### Required work
Once the line with "2.3. Production of" is found in the data, output it and each following line exactly, up to and including the line with "2.4. Insecticide metabolism", and nothing before or after.

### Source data
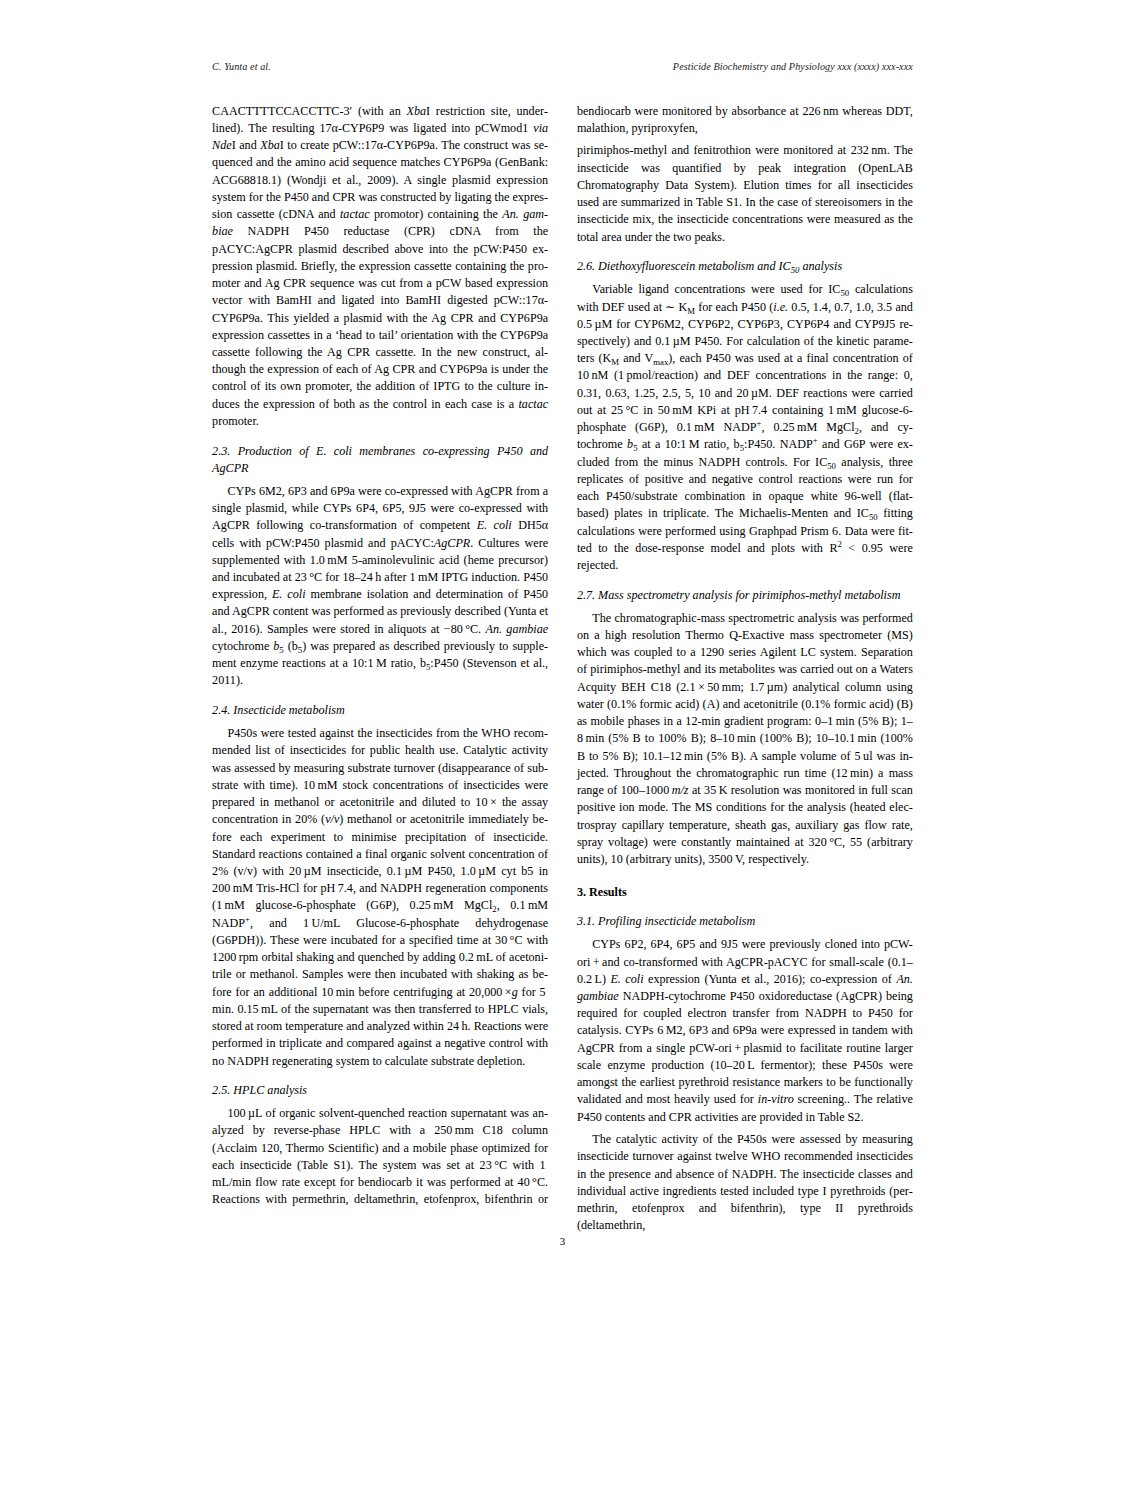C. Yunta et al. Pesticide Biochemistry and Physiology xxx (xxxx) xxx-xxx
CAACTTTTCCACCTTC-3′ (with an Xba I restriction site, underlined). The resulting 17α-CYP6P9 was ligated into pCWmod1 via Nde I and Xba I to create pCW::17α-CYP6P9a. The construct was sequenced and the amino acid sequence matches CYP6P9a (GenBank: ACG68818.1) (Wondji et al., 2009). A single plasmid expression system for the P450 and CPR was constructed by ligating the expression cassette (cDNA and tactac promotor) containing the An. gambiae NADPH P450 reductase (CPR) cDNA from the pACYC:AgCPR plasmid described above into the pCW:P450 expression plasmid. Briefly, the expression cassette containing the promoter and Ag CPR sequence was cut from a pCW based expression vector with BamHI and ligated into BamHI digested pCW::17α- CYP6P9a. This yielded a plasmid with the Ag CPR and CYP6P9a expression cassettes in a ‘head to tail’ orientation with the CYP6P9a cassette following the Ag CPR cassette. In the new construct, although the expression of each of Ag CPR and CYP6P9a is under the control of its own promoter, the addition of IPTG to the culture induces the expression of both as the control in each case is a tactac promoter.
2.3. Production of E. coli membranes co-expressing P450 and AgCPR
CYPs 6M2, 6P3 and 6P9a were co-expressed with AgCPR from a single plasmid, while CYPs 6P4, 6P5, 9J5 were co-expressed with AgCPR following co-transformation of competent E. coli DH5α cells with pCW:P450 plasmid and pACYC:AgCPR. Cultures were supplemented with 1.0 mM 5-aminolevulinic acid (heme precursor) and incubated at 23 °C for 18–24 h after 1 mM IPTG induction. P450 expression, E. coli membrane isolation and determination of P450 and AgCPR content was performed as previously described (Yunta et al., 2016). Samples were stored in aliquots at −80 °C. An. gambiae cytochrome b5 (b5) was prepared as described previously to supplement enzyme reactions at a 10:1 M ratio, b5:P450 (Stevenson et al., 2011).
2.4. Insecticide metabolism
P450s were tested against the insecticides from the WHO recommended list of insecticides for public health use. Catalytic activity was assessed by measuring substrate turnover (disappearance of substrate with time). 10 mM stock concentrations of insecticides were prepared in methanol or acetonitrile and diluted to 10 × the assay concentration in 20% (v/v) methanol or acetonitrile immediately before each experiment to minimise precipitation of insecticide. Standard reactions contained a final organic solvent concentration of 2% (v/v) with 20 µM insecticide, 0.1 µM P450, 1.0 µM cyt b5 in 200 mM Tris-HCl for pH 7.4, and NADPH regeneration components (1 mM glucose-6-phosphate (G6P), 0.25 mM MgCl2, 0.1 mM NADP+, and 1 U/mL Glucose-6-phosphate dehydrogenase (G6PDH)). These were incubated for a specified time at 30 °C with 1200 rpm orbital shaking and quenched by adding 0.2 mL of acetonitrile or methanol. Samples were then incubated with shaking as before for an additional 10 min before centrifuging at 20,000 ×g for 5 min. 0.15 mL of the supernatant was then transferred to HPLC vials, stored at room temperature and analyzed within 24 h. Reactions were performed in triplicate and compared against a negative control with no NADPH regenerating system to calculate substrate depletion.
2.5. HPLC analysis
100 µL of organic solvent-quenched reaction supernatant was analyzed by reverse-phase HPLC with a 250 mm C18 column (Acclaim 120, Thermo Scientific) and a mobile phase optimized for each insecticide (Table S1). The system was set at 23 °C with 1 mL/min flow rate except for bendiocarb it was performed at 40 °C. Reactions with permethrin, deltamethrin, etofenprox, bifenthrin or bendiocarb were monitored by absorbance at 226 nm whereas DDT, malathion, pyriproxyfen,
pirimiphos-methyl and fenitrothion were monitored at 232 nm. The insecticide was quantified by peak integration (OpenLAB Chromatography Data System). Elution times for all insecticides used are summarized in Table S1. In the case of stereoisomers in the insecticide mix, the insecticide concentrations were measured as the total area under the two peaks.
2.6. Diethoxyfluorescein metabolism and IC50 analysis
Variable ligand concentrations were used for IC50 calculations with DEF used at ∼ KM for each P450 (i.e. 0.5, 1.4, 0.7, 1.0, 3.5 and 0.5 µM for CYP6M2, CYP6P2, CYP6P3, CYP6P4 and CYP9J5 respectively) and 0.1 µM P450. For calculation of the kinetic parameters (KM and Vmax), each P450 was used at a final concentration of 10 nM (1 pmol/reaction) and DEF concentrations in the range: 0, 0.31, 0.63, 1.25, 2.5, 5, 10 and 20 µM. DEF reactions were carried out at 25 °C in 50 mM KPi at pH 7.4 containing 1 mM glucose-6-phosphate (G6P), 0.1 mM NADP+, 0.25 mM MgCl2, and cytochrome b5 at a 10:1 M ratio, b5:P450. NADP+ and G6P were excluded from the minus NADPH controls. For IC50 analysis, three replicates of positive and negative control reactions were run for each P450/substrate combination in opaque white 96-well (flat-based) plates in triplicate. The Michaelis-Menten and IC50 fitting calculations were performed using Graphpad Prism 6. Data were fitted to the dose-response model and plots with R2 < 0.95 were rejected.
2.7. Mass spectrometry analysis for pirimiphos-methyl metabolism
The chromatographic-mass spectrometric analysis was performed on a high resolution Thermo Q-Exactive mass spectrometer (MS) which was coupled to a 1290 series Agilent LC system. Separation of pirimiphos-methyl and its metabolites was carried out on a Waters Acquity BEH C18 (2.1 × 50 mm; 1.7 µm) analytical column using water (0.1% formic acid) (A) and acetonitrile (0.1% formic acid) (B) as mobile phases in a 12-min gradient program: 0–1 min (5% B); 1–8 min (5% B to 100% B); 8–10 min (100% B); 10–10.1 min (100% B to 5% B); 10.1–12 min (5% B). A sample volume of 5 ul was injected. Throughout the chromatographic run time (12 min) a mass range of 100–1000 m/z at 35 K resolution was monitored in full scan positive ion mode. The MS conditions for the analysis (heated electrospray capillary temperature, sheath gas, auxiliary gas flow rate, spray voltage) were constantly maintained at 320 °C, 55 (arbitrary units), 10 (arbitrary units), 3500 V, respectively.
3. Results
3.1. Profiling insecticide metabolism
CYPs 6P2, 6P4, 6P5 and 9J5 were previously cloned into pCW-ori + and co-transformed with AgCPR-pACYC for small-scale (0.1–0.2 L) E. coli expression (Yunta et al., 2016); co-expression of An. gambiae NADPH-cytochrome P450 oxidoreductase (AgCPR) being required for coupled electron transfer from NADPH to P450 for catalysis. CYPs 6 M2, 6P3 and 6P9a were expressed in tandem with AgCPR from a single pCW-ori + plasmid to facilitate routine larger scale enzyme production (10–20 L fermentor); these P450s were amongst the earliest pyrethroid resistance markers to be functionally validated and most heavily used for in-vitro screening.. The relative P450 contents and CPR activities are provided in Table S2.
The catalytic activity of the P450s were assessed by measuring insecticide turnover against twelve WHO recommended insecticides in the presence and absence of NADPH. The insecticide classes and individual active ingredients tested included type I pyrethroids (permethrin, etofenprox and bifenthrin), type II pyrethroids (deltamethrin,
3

### Task solution
2.3. Production of E. coli membranes co-expressing P450 and AgCPR
CYPs 6M2, 6P3 and 6P9a were co-expressed with AgCPR from a single plasmid, while CYPs 6P4, 6P5, 9J5 were co-expressed with AgCPR following co-transformation of competent E. coli DH5α cells with pCW:P450 plasmid and pACYC:AgCPR. Cultures were supplemented with 1.0 mM 5-aminolevulinic acid (heme precursor) and incubated at 23 °C for 18–24 h after 1 mM IPTG induction. P450 expression, E. coli membrane isolation and determination of P450 and AgCPR content was performed as previously described (Yunta et al., 2016). Samples were stored in aliquots at −80 °C. An. gambiae cytochrome b5 (b5) was prepared as described previously to supplement enzyme reactions at a 10:1 M ratio, b5:P450 (Stevenson et al., 2011).
2.4. Insecticide metabolism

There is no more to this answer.